SWÄRD, P. et al. Association between circulating furin levels, obesity and pro-inflammatory markers in children. Acta Paediatr. Jan. 2021 [Epub ahead of print]. Doi: 10.1111/apa.15774. Disponível em: https://pubmed.ncbi.nlm.nih.gov/33486829/
Hoje sabe-se que a obesidade é o segundo maior fator de risco para a gravidade da doença por coronavírus, atrás apenas da idade. O artigo investiga associações entre níveis séricos de furina, obesidade, sobrepeso, gordura corporal, triglicerídeos e marcadores pró-inflamatórios de tecido adiposo ou inflamação sistêmica em uma coorte de crianças, de base populacional sueca. O estudo prospectivo POP (The Pediatric Osteoporosis Prevention) incluiu crianças de quatro comunidades próximas entre si e com nível socioeconômico similar. Participaram 349 crianças, sendo 192 meninos, com idade média de 7,7 anos. Quando atingiram os 9,9 anos de idade, 173 crianças forneceram amostras de sangue venoso para exames, sendo 166 resultados elegíveis para estudo.
Aferiu-se peso, altura e foi calculado o Índice de Massa Corporal (IMC = peso em kg / altura em metros2). Conforme os valores do IMC, as crianças foram classificadas em peso baixo a normal, sobrepeso, ou obesas, de acordo com o IOTF (International Obesity Task Force BMI cut-offs). A massa de gordura corporal total, a massa de gordura do tronco e o total de massa magra corporal foram aferidos por DXA (dual energy X-ray absorptiometry).
Foram dosados laboratorialmente Proteína C Reativa ultrassensível (PCRus), triglicerídeos, furina, leptina, proteína de ligação a ácidos graxos (adipocyte fatty acid binding protein →A-FABP), interleucinas IL6 e IL8. Todos esses marcadores podem estar alterados na vigência de uma inflamação sistêmica e estão associados com aumento do risco de resistência à insulina, com diabetes mellitus tipo 2 e com a progressão da aterosclerose.
A enzima furina é uma protease encontrada em grande quantidade no tecido pulmonar e é usada na clivagem de proteínas.

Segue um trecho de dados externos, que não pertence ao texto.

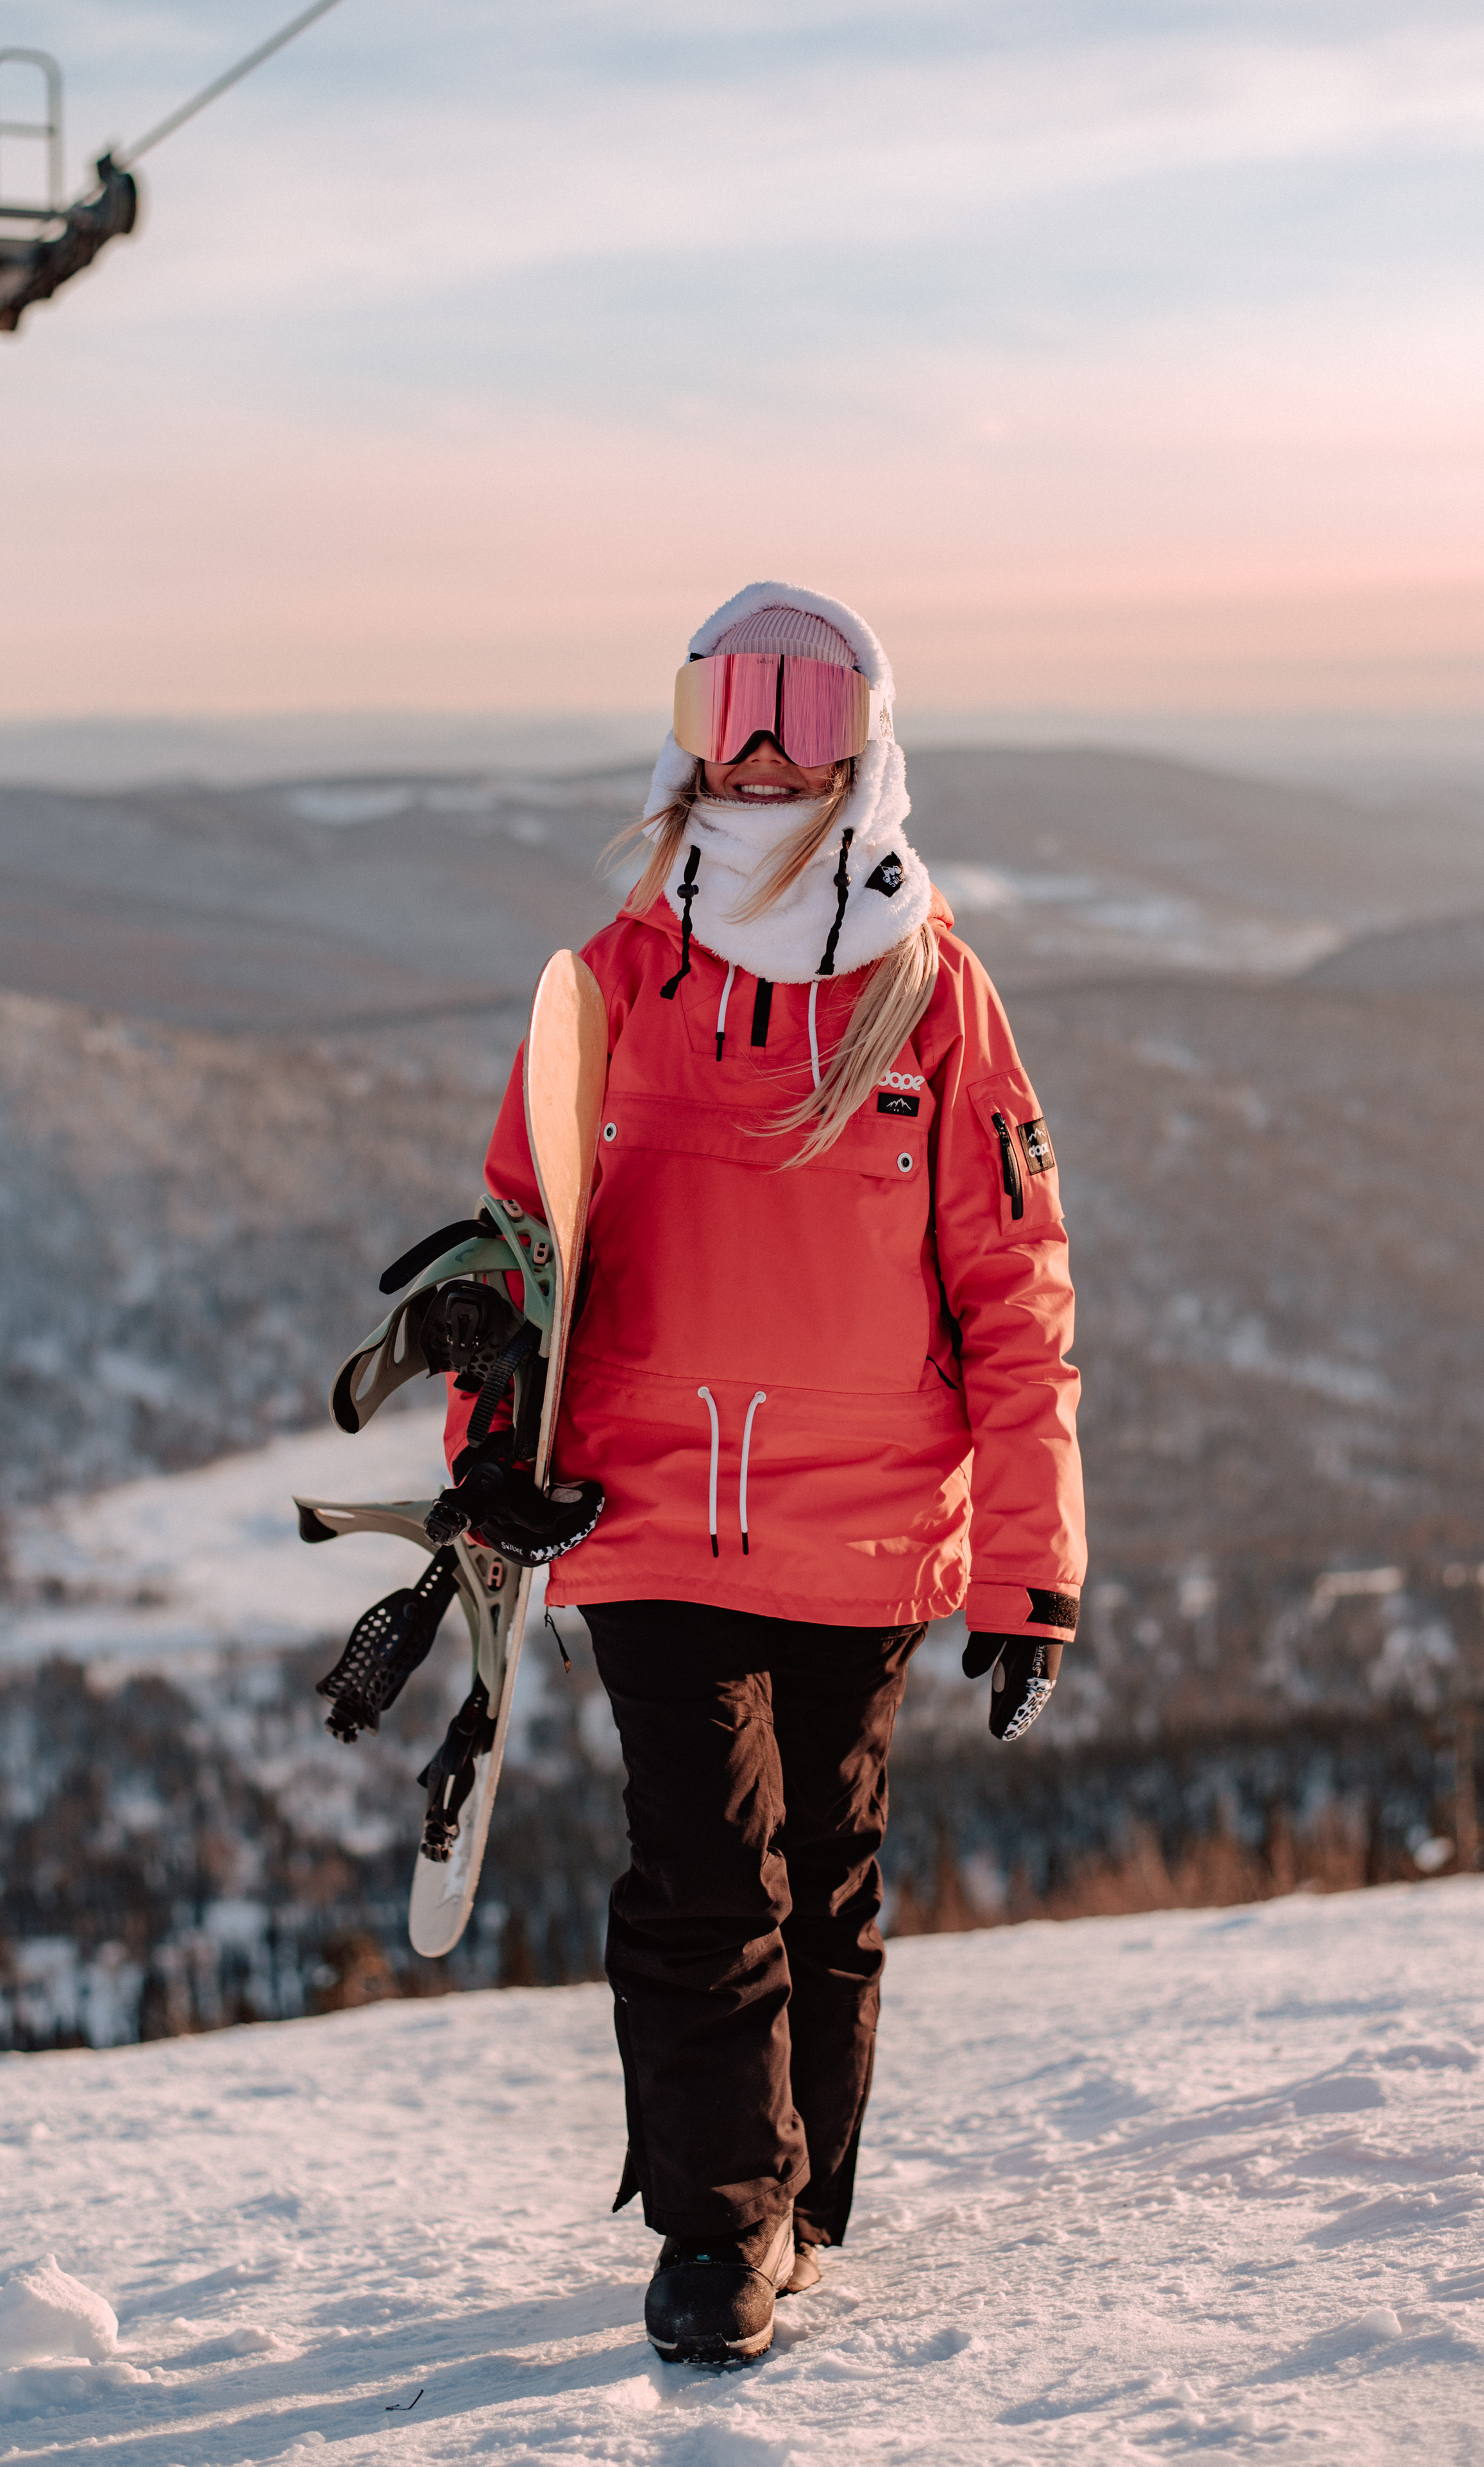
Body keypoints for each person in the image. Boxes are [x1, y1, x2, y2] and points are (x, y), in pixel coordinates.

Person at [445, 582, 1084, 2364]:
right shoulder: (618, 980)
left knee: (829, 1872)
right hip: (648, 1514)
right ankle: (719, 2231)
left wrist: (1035, 1570)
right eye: (731, 697)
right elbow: (518, 1262)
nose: (761, 746)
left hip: (865, 1526)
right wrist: (497, 1453)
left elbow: (1017, 1295)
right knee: (704, 1870)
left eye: (807, 707)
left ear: (869, 742)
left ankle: (804, 2198)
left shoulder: (935, 999)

Estudos sugerem que o SARS-Cov-2 usa esse caminho para remodelar suas principais proteínas virais e entrar nas células humanas. Quando essa enzima está em maior quantidade que o habitual ocorre uma capacidade maior de infectar células e do vírus fazer cópias de si mesmo. Níveis circulantes de furina em adultos de meia idade estão positivamente correlacionados com o IMC, com a síndrome metabólica e com um aumento da mortalidade e do risco de diabetes. Seus níveis estão ainda positivamente associados com os níveis de glicose, insulina e colesterol LDL, e negativamente com aos níveis de colesterol HDL.
Estatisticamente foi usada a correlação parcial de Pearson ajustada para idade e sexo, para investigar correlações entre níveis séricos de furina, a antropometria e outros marcadores séricos.
Constatou-se que os níveis circulantes de furina foram mais elevados em crianças com obesidade (62%) e sobrepeso (15%), em comparação com aquelas de peso baixo a normal. Houve correlações positivas entre furina circulante, IMC, massa de gordura corporal total, massa de gordura do tronco, percentual de gordura corporal, triglicerídeos, adipocinas (A-FABP e leptina) e marcadores pró-inflamatórios (IL-6 e PCRus). Não se observou correlações estatisticamente significativas entre furina e IL-8.
A obesidade leva o organismo a um processo inflamatório crônico, o que reduz as defesas contra o vírus. Além disso, as células gordurosas têm uma tendência a capturar os vírus da COVID-19 e mantê-los presos na corrente sanguínea por mais tempo. Isso prolonga o tempo de infecção nos pacientes obesos. Frequentemente pacientes obesos têm menor capacidade respiratória (apnéia do sono, maior cansaço, etc.), aumentando a probabilidade de evolução para quadros respiratórios mais graves.
Os resultados do presente estudo sugerem que níveis mais elevados de furina circulante podem ser uma ligação entre obesidade, entrada do vírus nas células pulmonares e COVID-19 grave em crianças.